Answer these questions from the text about the album Hit the Floor!:
(a) Who is listed as the album's producer?
(b) Which label released the album on vinyl, and in what month and year?
(c) What was the title of the EP the band released independently in 2004?
Segment Start: DOCUMENT TEXT
Studio album by You Say Party
- Released: September 2005
- Genre: Indie rock, dance-punk
- Length: 44:53
- Label: Sound Document
- Producer: Shawn Cole

You Say Party chronology
| Danskwad (2004) | Hit the Floor! (2005) | Lose All Time (2007) |

= Hit the Floor! =

Hit the Floor! is the debut album from You Say Party (formerly You Say Party! We Say Die!), a dance-punk band hailing from Abbotsford, British Columbia. It was released in September, 2005 by the indie label Sound Document, and on vinyl by Reluctant Recordings in March, 2006.

Although it was listed in numerous places as You Say Party's first release, the band had in fact independently released an EP in 2004, entitled danskwad.

On the CD, the track "Repocamix Meow!" can be found at the end of "Don't Wait Up" while the track can be heard on the record by playing the inside-out groove at the end of Side B.
Segment End: DOCUMENT TEXT
Segment Start: EXTRACTED RECORDS
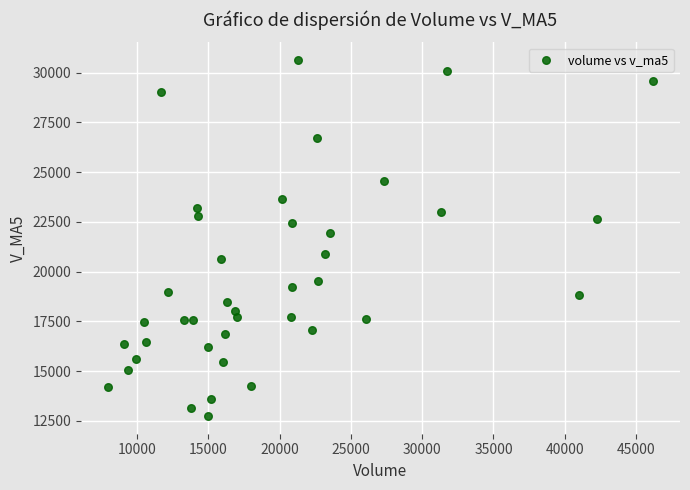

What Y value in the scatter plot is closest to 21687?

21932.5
Segment End: EXTRACTED RECORDS
Segment Start: EXTRACTED RECORDS
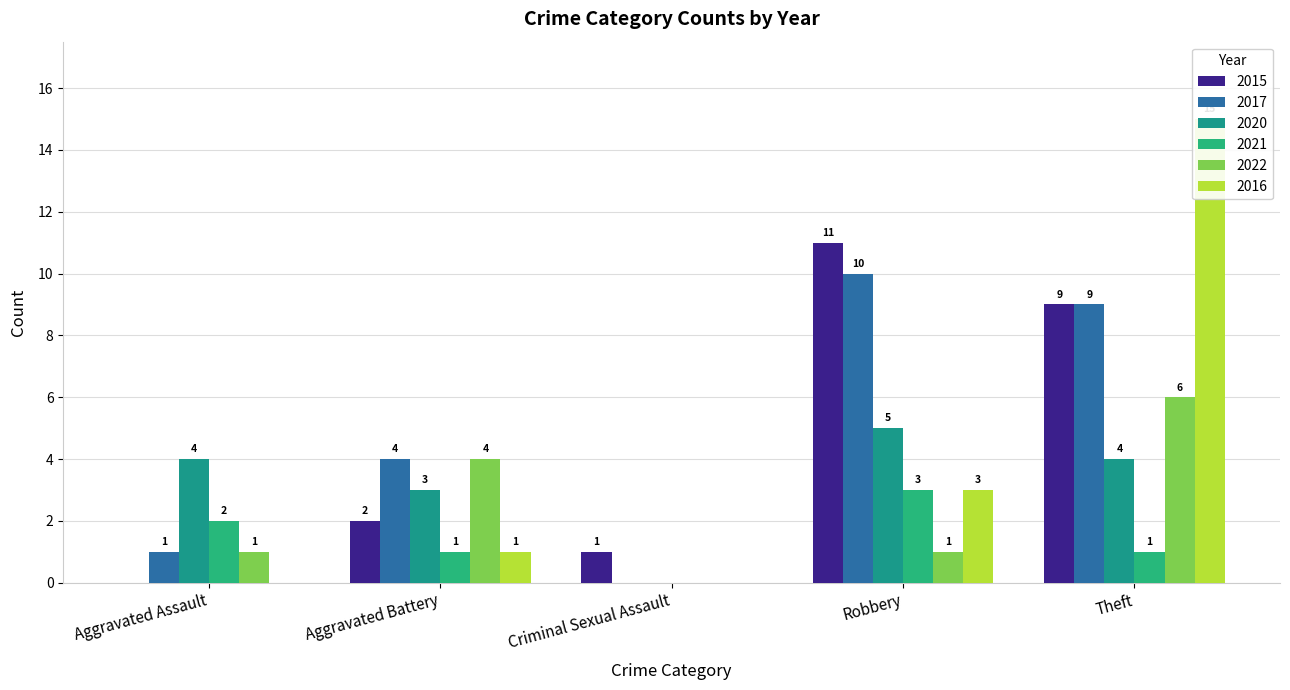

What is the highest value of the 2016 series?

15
Segment End: EXTRACTED RECORDS
• FINAL ANSWER:
(a) Shawn Cole
(b) Reluctant Recordings, in March 2006
(c) danskwad